In a follow-up email, Ahmed agreed with Seksel’s analysis. Because there isn’t much research on how cats and dogs react to TV, “we took the approach to pump out loads of experimental content because we have a huge audience,” he said. That way, Music For Pets could engage with as many animals’ preferences as possible.
Bini hopes the popularity of pet TV will spark more research into animals’ responses. “It would be exciting to learn the differences between human and animal motivations and perceptions,” she said. Ultimately, she believes that any entertainment that makes sedentary indoor animals move around is a good thing.

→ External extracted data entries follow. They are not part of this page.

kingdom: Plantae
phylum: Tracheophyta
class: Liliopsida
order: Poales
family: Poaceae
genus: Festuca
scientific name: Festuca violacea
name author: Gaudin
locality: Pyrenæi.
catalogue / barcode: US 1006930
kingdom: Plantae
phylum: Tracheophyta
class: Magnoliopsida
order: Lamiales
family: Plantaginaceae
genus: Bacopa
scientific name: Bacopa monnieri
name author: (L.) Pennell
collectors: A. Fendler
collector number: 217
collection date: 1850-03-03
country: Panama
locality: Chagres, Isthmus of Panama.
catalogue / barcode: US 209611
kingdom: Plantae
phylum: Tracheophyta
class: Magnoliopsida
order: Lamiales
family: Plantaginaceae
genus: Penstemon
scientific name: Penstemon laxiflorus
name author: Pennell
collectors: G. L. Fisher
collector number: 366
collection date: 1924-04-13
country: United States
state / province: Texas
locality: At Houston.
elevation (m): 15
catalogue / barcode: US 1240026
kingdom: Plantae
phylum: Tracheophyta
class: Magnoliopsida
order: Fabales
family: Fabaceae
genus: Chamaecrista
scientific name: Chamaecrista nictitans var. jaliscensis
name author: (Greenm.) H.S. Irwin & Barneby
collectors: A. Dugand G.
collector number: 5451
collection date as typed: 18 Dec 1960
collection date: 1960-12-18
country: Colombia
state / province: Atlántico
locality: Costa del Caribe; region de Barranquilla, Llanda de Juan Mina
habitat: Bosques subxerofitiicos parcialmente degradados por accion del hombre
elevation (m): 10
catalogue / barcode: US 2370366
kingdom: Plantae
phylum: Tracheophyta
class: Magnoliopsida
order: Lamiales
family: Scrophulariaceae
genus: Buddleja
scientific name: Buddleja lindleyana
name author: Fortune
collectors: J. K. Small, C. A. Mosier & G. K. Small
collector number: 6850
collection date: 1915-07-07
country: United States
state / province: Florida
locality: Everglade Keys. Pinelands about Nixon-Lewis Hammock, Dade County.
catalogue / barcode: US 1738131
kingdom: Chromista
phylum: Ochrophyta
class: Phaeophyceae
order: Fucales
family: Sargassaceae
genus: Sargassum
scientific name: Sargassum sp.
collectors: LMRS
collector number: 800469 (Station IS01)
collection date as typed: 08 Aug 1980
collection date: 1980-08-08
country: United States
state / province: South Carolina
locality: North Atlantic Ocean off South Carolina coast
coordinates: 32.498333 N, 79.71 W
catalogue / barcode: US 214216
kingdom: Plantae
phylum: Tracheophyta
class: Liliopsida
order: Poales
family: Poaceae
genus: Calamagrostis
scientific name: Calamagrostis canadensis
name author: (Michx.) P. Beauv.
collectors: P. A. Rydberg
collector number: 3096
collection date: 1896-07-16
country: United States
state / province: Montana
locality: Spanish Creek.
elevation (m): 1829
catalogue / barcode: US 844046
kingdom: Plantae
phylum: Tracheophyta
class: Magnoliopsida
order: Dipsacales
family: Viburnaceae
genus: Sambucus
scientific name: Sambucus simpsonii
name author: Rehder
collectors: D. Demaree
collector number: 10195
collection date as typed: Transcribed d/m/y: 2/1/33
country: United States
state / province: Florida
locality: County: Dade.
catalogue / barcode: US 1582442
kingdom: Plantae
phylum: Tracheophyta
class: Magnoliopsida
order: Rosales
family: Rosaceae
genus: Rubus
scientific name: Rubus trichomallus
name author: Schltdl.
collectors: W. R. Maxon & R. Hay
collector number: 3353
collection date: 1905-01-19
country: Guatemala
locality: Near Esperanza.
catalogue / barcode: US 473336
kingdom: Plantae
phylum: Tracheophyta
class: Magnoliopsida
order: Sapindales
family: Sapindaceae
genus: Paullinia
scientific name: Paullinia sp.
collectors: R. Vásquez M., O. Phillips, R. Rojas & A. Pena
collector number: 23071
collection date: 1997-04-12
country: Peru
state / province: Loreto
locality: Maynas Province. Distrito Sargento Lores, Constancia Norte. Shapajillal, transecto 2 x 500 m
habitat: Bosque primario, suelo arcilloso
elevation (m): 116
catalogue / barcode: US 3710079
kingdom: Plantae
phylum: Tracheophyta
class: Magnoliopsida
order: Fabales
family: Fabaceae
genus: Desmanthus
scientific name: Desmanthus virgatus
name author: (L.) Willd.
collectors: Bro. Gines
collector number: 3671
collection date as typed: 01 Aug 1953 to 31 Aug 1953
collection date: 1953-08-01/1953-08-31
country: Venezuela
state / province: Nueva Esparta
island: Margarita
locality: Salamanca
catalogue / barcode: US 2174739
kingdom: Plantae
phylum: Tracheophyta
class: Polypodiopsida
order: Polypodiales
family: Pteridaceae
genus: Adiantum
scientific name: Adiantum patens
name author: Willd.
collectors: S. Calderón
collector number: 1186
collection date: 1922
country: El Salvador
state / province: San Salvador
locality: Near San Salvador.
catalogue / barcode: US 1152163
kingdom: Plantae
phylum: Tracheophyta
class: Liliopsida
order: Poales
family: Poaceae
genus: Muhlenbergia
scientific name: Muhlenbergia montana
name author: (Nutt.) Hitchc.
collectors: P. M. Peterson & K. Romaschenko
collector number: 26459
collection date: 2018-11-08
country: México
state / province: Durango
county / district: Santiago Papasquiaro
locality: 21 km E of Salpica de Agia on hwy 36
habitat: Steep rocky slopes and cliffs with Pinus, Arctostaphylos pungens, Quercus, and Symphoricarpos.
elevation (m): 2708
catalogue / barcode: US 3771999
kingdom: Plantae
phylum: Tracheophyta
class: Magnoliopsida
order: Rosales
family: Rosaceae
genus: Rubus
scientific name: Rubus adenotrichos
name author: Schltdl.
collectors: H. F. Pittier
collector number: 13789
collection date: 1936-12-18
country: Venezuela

Speaking with Seksel made me realize that, for me, pet TV is a small way of asserting control. It makes me feel like I’m taking steps to improve the life of a living creature. Existing in a pandemic, especially a pandemic that so many people in my country seem hellbent on minimizing, makes control over anything seem like a pipe dream. I’ve lost the power to make life much better for myself, or for people that I care about. But my cat? I can fill his days with endless clips of birds. Maybe that means something to him. Even if it doesn’t, it is still soothing for my world to contract, to become as compact and frictionless as a cat watching a TV screen, birds of prey reflected in his lambent eyes.